> _WHAT YOU SHOULD DO_
Your task is to give the records again exactly. Leave each picture out.

-- DATA RECORDS follows --

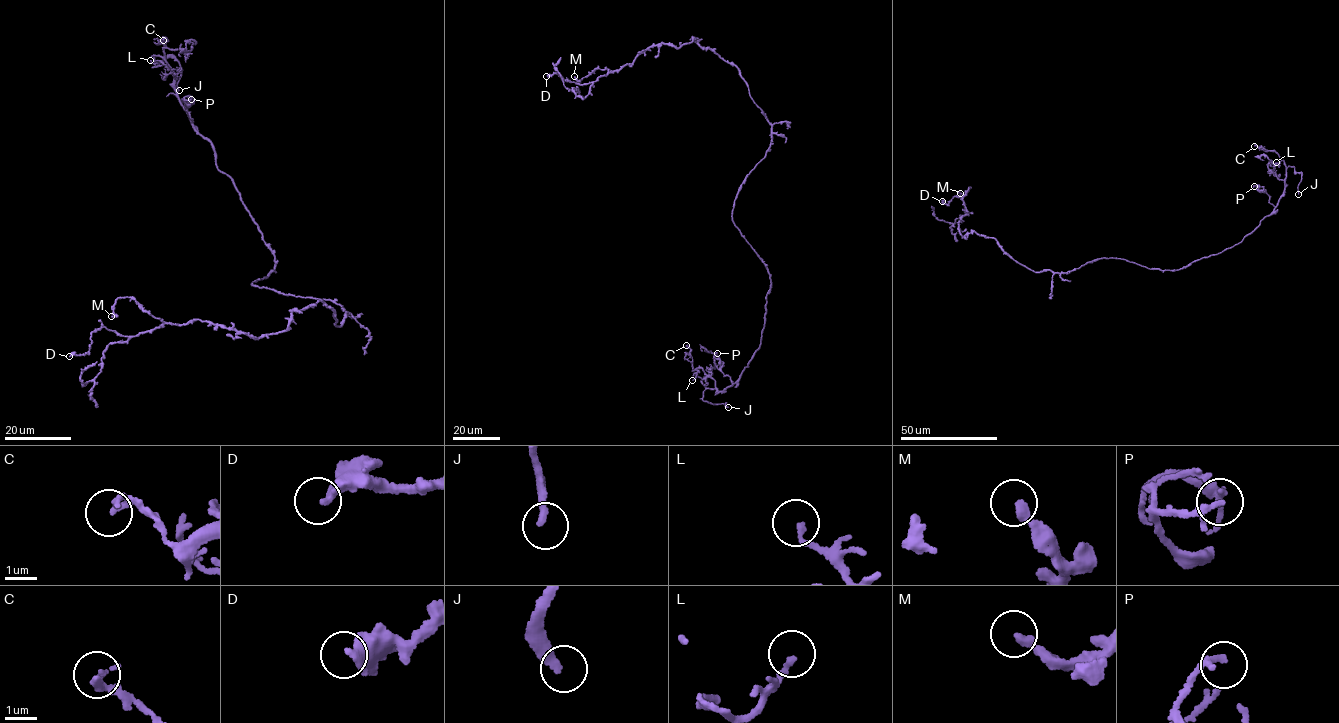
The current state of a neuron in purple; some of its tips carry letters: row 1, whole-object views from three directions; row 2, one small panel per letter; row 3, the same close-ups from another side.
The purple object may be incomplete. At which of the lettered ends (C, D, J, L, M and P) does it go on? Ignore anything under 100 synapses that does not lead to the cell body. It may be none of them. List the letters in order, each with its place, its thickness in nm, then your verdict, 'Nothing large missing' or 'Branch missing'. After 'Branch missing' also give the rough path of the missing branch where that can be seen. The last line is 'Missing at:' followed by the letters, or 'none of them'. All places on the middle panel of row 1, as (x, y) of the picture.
C: Place: (686, 345). Thickness 180 nm. Nothing large missing
D: Place: (546, 76). Thickness 360 nm. Nothing large missing
J: Place: (728, 407). Thickness 280 nm. Branch missing. Course of what is missing: (728, 407), (737, 407), (741, 412), (751, 409)
L: Place: (692, 380). Thickness 190 nm. Nothing large missing
M: Place: (574, 76). Thickness 300 nm. Nothing large missing
P: Place: (717, 353). Thickness 120 nm. Nothing large missing
Missing at: J

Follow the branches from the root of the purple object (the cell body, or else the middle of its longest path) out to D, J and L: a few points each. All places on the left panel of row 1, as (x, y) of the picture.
D: (310, 297), (348, 312), (341, 325), (321, 301), (262, 337), (197, 319), (104, 327), (69, 356)
J: (310, 297), (251, 283), (272, 271), (275, 257), (180, 102), (171, 67), (155, 55), (179, 63), (179, 90)
L: (310, 297), (251, 283), (272, 271), (275, 257), (180, 102), (177, 77), (150, 60)

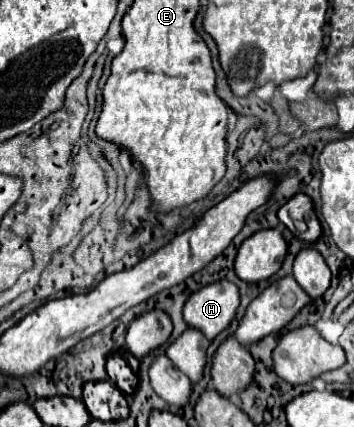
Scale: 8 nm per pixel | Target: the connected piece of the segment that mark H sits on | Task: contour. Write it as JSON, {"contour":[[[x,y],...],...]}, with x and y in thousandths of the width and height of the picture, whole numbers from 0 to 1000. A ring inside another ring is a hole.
{"contour":[[[616,658],[537,691],[520,714],[520,752],[531,766],[571,775],[582,794],[599,799],[650,761],[672,714],[672,672],[650,658]]]}

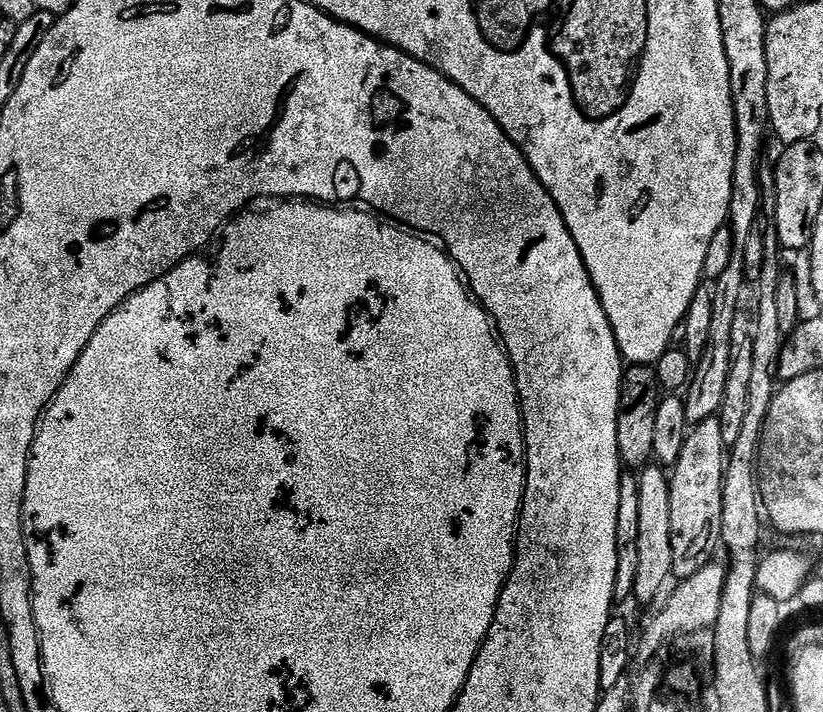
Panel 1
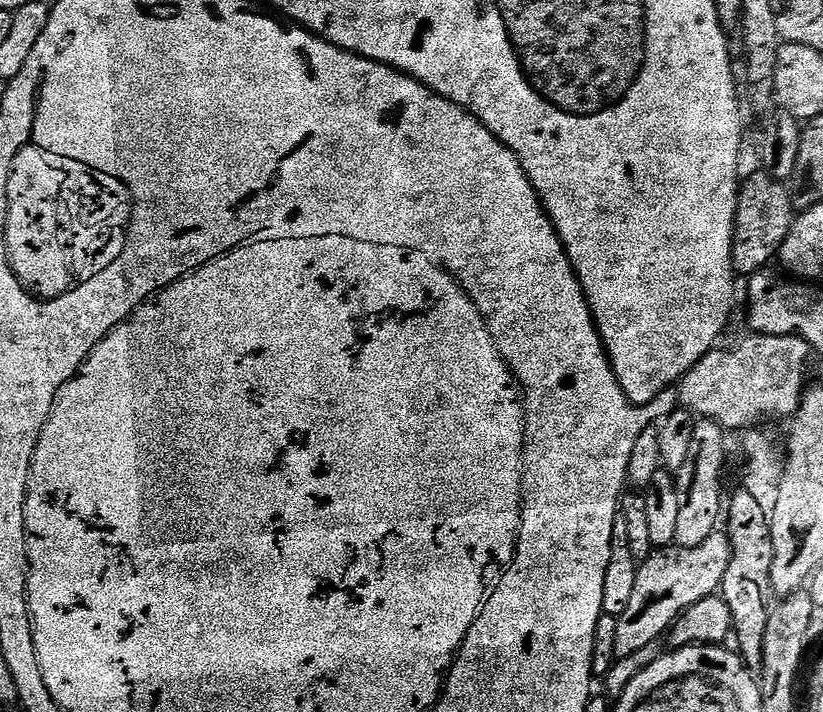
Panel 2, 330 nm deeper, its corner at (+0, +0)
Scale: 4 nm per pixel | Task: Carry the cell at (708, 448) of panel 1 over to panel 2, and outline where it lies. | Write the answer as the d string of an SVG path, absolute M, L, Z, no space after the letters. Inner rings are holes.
M697 419L690 434L690 450L686 450L686 462L682 462L678 475L675 477L676 493L680 495L678 506L678 530L675 545L678 547L698 546L704 542L712 532L717 531L716 519L722 516L722 496L720 500L720 474L724 470L724 435L725 429L715 421Z

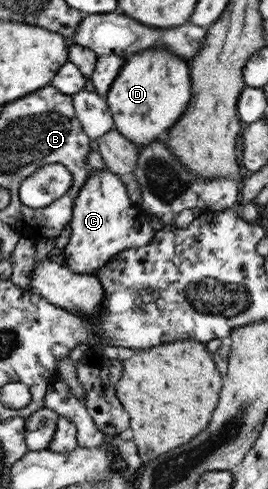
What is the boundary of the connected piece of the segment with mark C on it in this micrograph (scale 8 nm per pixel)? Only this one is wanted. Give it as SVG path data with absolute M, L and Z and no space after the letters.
M91 169L89 179L79 190L68 224L72 234L69 243L62 250L67 258L66 266L73 273L94 276L120 251L147 245L153 239L156 230L151 227L151 217L138 216L140 207L130 201L124 183L111 171Z

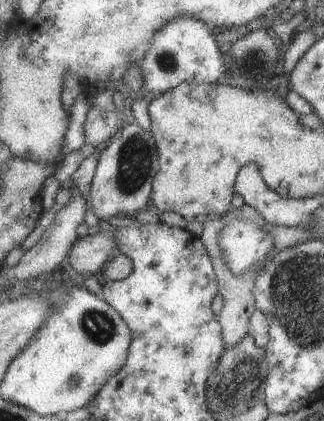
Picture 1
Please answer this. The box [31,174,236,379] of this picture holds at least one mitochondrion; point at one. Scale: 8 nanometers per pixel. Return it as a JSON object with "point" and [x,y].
{"point":[98,327]}

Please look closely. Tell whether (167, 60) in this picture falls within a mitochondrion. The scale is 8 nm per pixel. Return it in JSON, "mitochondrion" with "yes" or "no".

-- DATA RECORDS concluded --

> _ANSWER_
The current state of a neuron in purple; some of its tips carry letters: row 1, whole-object views from three directions; row 2, one small panel per letter; row 3, the same close-ups from another side.
The purple object may be incomplete. At which of the lettered ends (C, D, J, L, M and P) does it go on? Ignore anything under 100 synapses that does not lead to the cell body. It may be none of them. List the letters in order, each with its place, its thickness in nm, then your verdict, 'Nothing large missing' or 'Branch missing'. After 'Branch missing' also give the rough path of the missing branch where that can be seen. The last line is 'Missing at:' followed by the letters, or 'none of them'. All places on the middle panel of row 1, as (x, y) of the picture.
C: Place: (686, 345). Thickness 180 nm. Nothing large missing
D: Place: (546, 76). Thickness 360 nm. Nothing large missing
J: Place: (728, 407). Thickness 280 nm. Branch missing. Course of what is missing: (728, 407), (737, 407), (741, 412), (751, 409)
L: Place: (692, 380). Thickness 190 nm. Nothing large missing
M: Place: (574, 76). Thickness 300 nm. Nothing large missing
P: Place: (717, 353). Thickness 120 nm. Nothing large missing
Missing at: J

Follow the branches from the root of the purple object (the cell body, or else the middle of its longest path) out to D, J and L: a few points each. All places on the left panel of row 1, as (x, y) of the picture.
D: (310, 297), (348, 312), (341, 325), (321, 301), (262, 337), (197, 319), (104, 327), (69, 356)
J: (310, 297), (251, 283), (272, 271), (275, 257), (180, 102), (171, 67), (155, 55), (179, 63), (179, 90)
L: (310, 297), (251, 283), (272, 271), (275, 257), (180, 102), (177, 77), (150, 60)

Scale: 8 nm per pixel | Target: the connected piece of the segment that mark H sits on | Task: contour. Write it as JSON, {"contour":[[[x,y],...],...]}, with x and y in thousandths of the width and height of the picture, whole numbers from 0 to 1000. A ring inside another ring is a hole.
{"contour":[[[616,658],[537,691],[520,714],[520,752],[531,766],[571,775],[582,794],[599,799],[650,761],[672,714],[672,672],[650,658]]]}

Panel 1
Panel 2, 330 nm deeper, its corner at (+0, +0)
Scale: 4 nm per pixel | Task: Carry the cell at (708, 448) of panel 1 over to panel 2, and outline where it lies. | Write the answer as the d string of an SVG path, absolute M, L, Z, no space after the letters. Inner rings are holes.
M697 419L690 434L690 450L686 450L686 462L682 462L678 475L675 477L676 493L680 495L678 506L678 530L675 545L678 547L698 546L704 542L712 532L717 531L716 519L722 516L722 496L720 500L720 474L724 470L724 435L725 429L715 421Z

What is the boundary of the connected piece of the segment with mark C on it in this micrograph (scale 8 nm per pixel)? Only this one is wanted. Give it as SVG path data with absolute M, L and Z and no space after the letters.
M91 169L89 179L79 190L68 224L72 234L69 243L62 250L67 258L66 266L73 273L94 276L120 251L147 245L153 239L156 230L151 227L151 217L138 216L140 207L130 201L124 183L111 171Z

Picture 1
Please answer this. The box [31,174,236,379] of this picture holds at least one mitochondrion; point at one. Scale: 8 nanometers per pixel. Return it as a JSON object with "point" and [x,y].
{"point":[98,327]}

Please look closely. Tell whether (167, 60) in this picture falls within a mitochondrion. The scale is 8 nm per pixel. Return it in JSON, "mitochondrion" with "yes" or "no".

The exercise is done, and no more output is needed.